Mas caso não role, não terá problema em pegar outros caminhos. “Se não der certo na costura, vai ter o plano B, C, D, o alfabeto inteiro”. É por isso que acha importante ter um leque de possibilidades. Um deles pode ser a ASPROM (Associação Profissionalizante do Menor). “Vou seguir em outras áreas, juntar o dinheiro e investir na costura”. Por enquanto, está focada na costura. Sabe que não pode ser diferente. A costura exige isso dela. “É muito chato colocar linha na máquina, ela é muito fina e aí tem que ficar passando aqui e ali, qualquer erro, já era, tem que desmanchar”. Então, o foco é primordial. E, para se ter uma ideia, ela nunca falta, vai até passando mal.
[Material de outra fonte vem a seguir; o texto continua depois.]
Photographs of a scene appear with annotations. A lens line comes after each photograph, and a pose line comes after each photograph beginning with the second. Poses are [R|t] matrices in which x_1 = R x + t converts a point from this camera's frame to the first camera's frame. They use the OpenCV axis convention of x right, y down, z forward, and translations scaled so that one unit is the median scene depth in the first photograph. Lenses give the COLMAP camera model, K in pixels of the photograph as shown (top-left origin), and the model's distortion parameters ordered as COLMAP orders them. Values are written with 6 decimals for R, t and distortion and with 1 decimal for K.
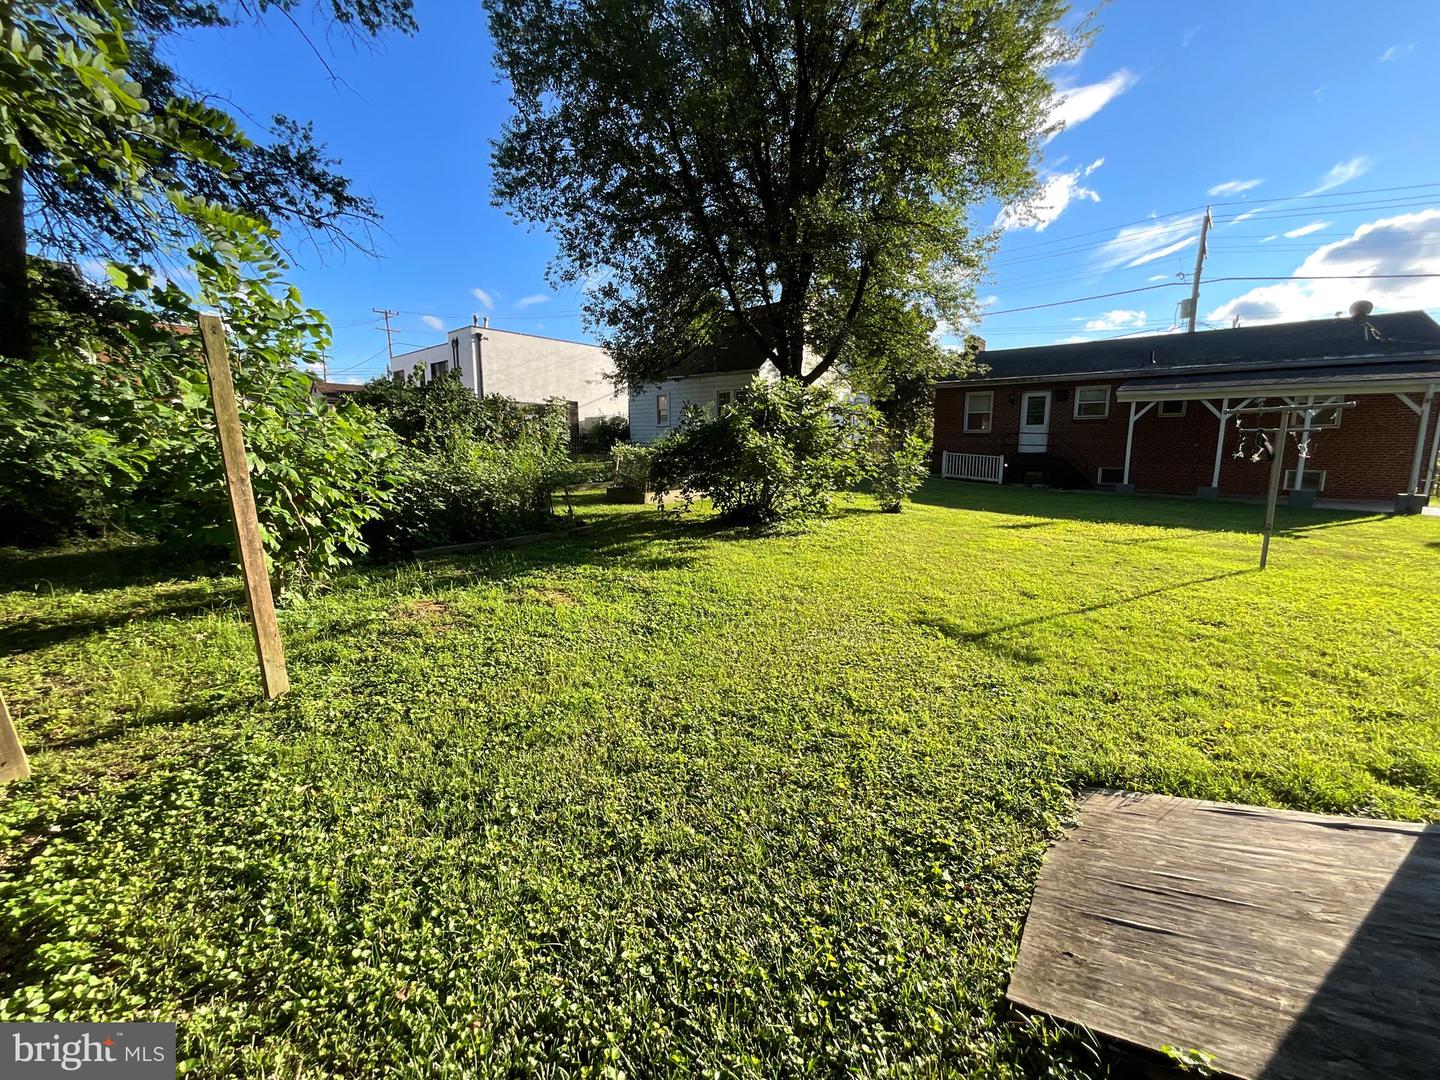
lens RADIAL K [[582.5, 0, 720.0], [0, 582.5, 540.0], [0, 0, 1]] dist [0.000798, 0.000625]
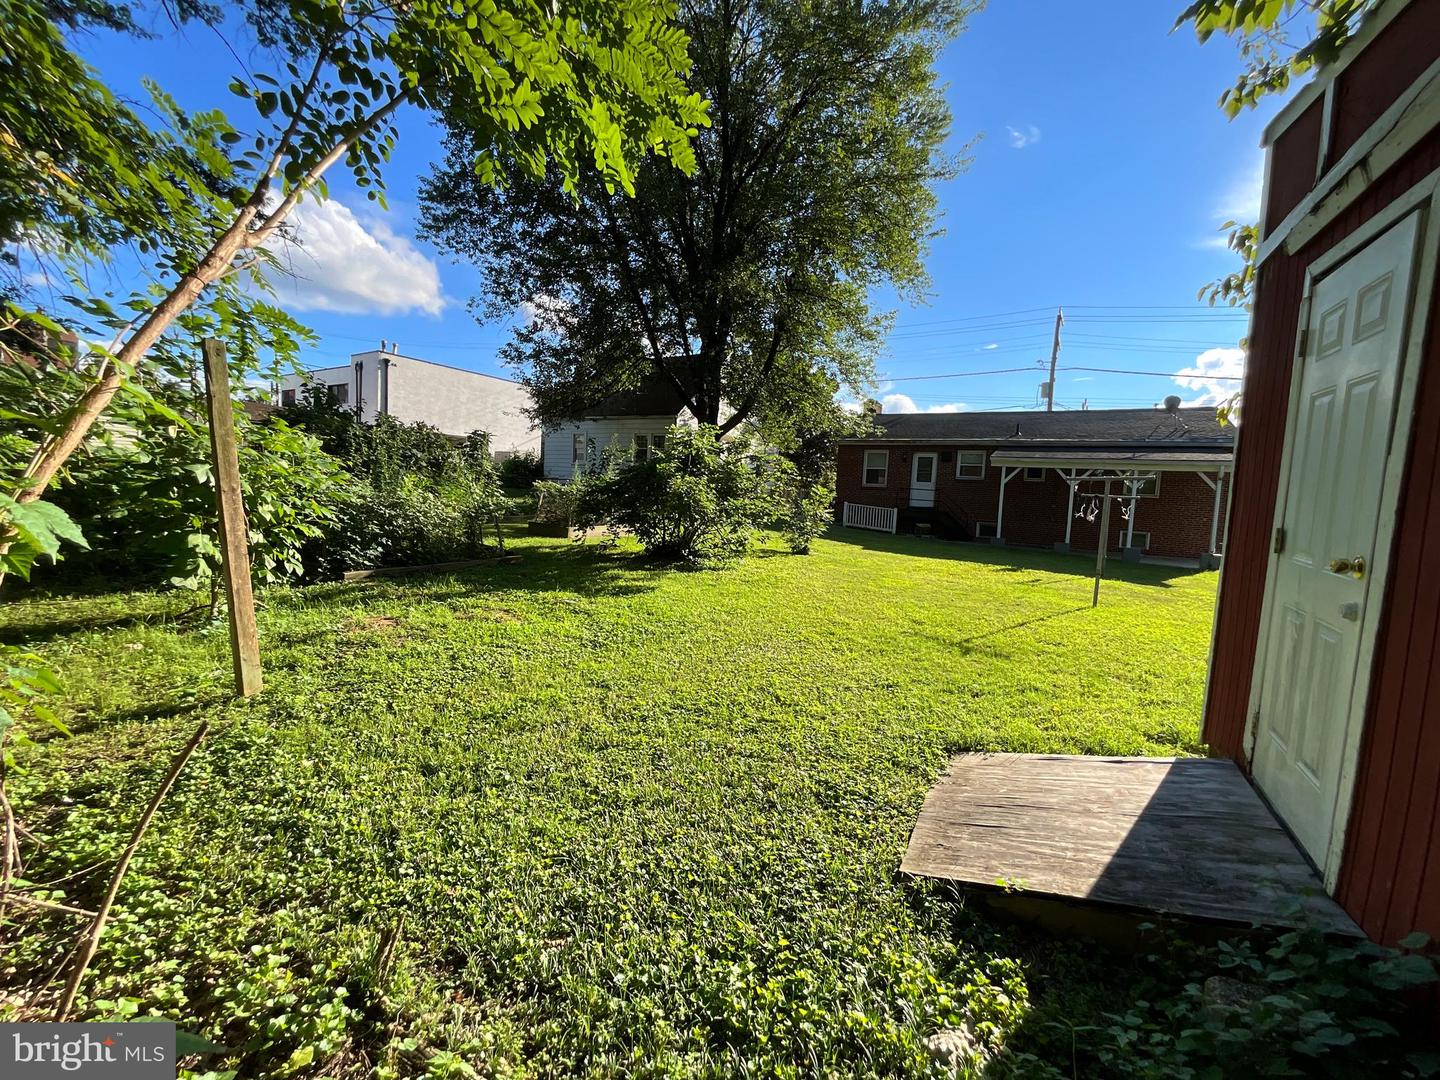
lens RADIAL K [[579.5, 0, 720.0], [0, 579.5, 540.0], [0, 0, 1]] dist [-0.000665, -0.000255]
pose [[0.987278, 0.036736, 0.154702, -0.085839], [-0.025313, 0.996849, -0.075172, 0.042757], [-0.156976, 0.070300, 0.985097, -0.171039]]
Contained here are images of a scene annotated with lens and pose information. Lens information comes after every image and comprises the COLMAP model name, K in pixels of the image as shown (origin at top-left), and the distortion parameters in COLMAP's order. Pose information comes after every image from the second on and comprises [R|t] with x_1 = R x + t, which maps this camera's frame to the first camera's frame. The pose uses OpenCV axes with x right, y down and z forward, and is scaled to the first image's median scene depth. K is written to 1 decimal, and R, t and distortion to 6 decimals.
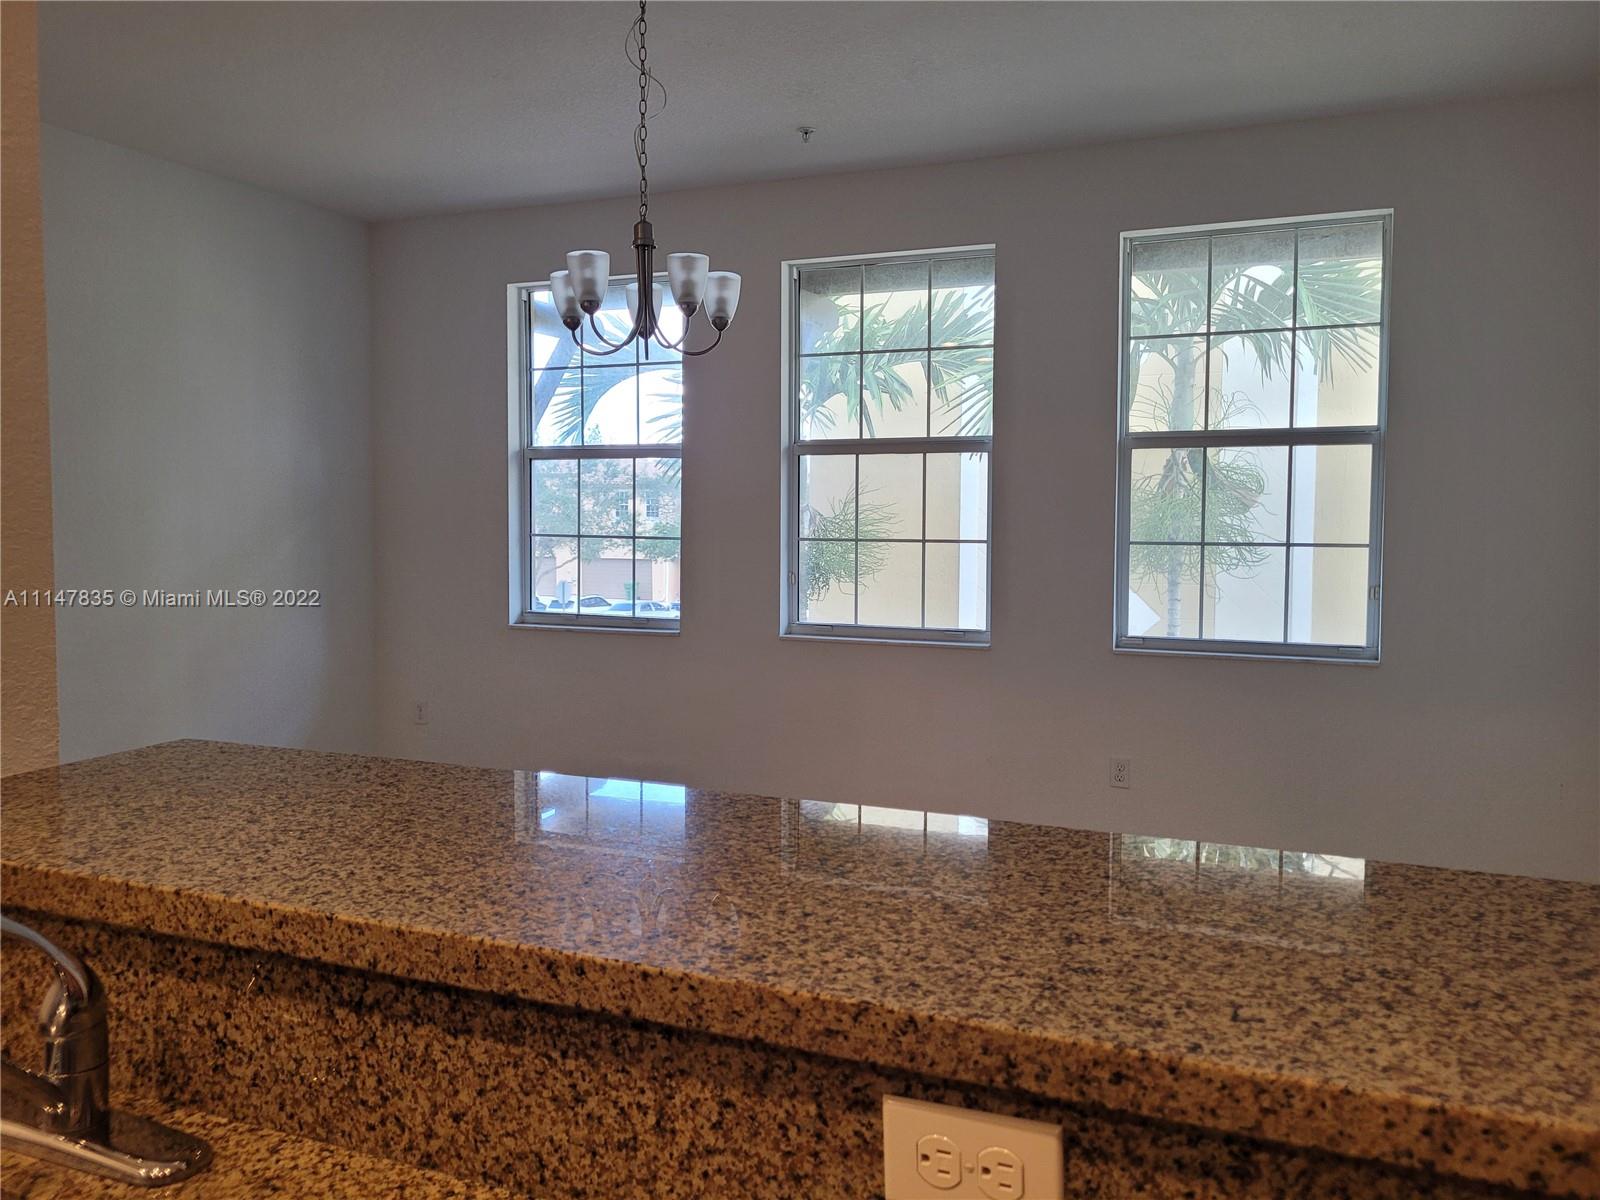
lens RADIAL K [[1219.1, 0, 802.7], [0, 1219.1, 575.6], [0, 0, 1]] dist [-0.007436, 0.000651]
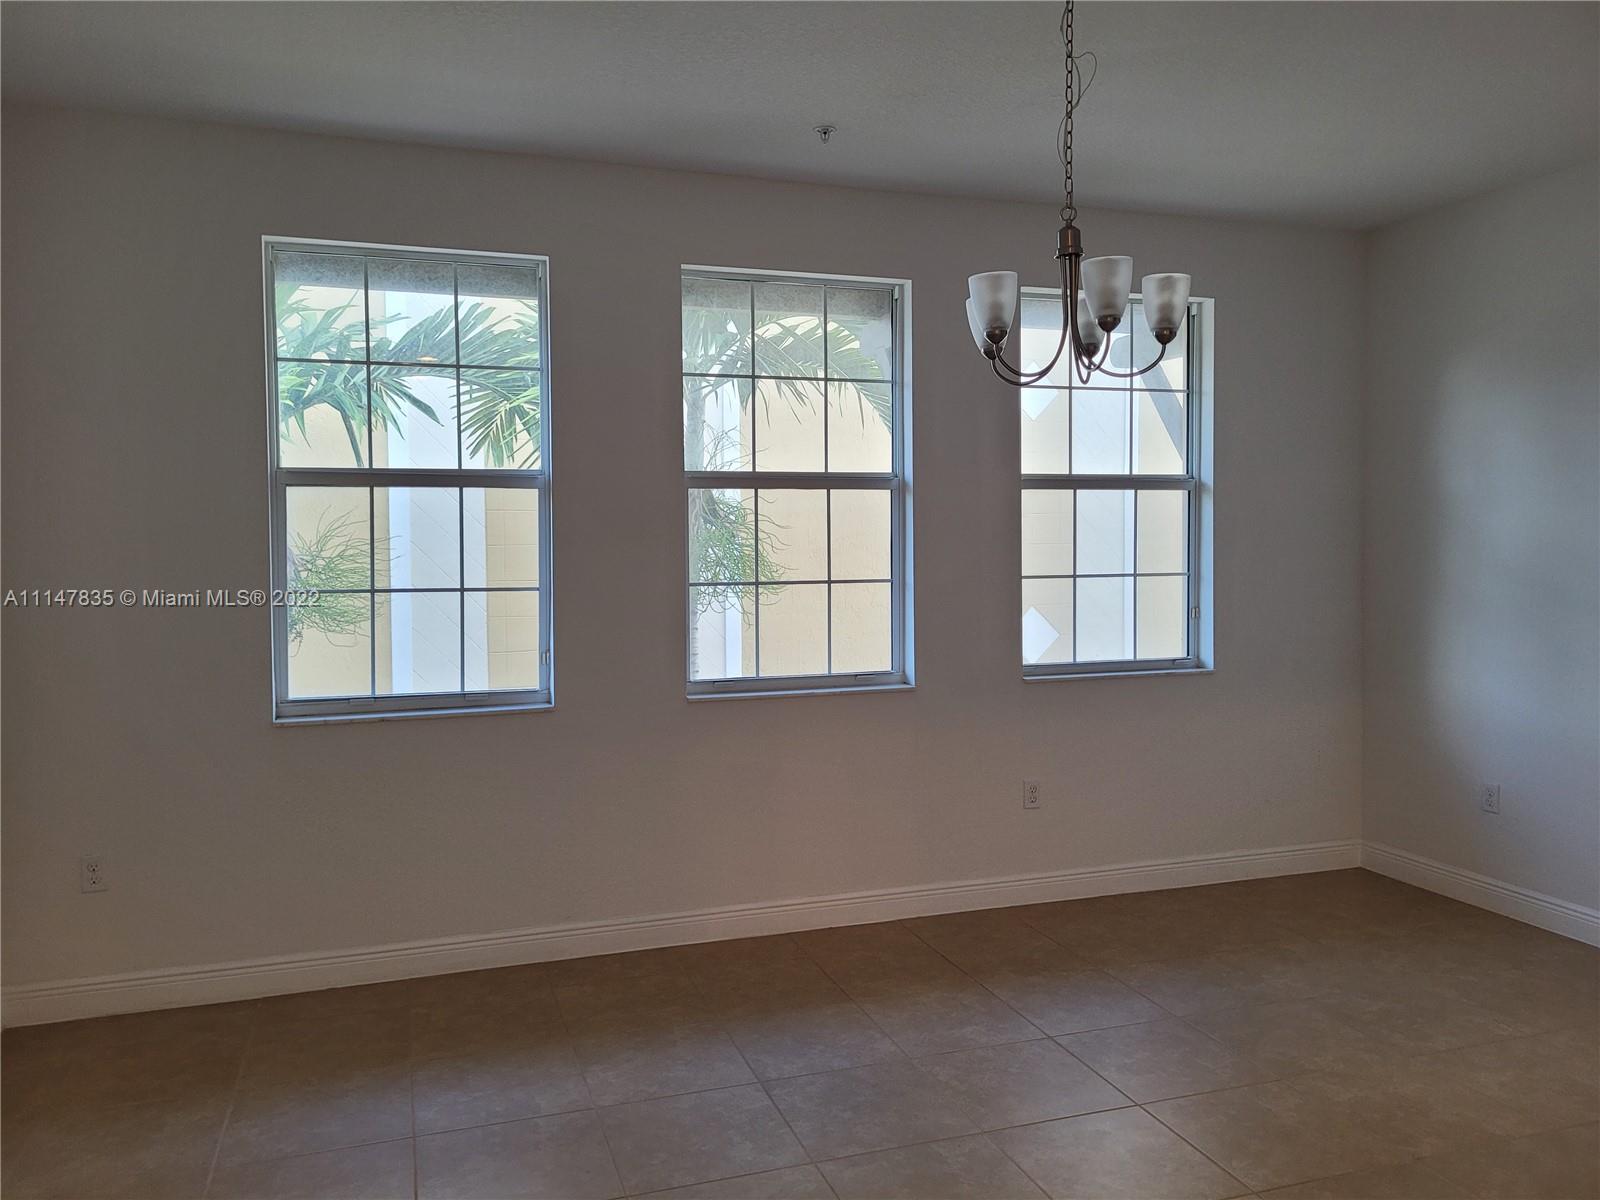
lens RADIAL K [[1323.1, 0, 799.9], [0, 1323.1, 600.0], [0, 0, 1]] dist [0.054187, -0.000324]
pose [[0.724985, -0.035808, 0.687833, -0.548747], [0.050600, 0.998718, -0.001342, -0.012640], [-0.686903, 0.035777, 0.725868, 0.240826]]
Com o esforço, já colheu um fruto. É uma bolsa preta de retalhos, ela a exibe para cima e para baixo, é com ela, inclusive, que vai ao curso. Diz, para quem quiser e toda cheia de si, “fui eu que fiz”.

   Rafaela Francia, psicóloga da Unidade de Acolhimento Casa Tremedal, onde são acolhidos adolescentes de doze a dezoito anos incompletos e onde Sara está, comenta que a inserção ou participação em cursos de aprendizagem são um direito dos adolescentes garantido pelo ECA, Estatuto da Criança e do Adolescente. Para ela, eles são de extrema importância para a preparação do jovem, “eles possibilitam o desenvolvimento e habilidades técnicas”, diz ela, “e também permitem qualificá-los para futuras oportunidades de emprego, promovendo sua autonomia e integração social”. Tem outra questão que a psicóloga traz: a inserção no mercado de trabalho. “É fundamental no desenvolvimento da autonomia, socialização e na gestão financeira pessoal destes adolescentes”.

E Sara, pelo que conta toda animada, está vivendo essa socialização na pele: “meus colegas de classe, apesar de não conversar com todos, ajudam muito, são muito educados, me senti até acolhida lá, é como me encontrar”, diz ela sorrindo. A gravação do áudio para, ali encerramos o assunto e nos despedimos. Mais tarde, o sinal é dado: “ALMOÇO!”. Sara dá meia volta e vai a passos rápidos pelo corredor, até sumir e vista. E o resto já se sabe, já foi dito. É mais um dia de aprendizado.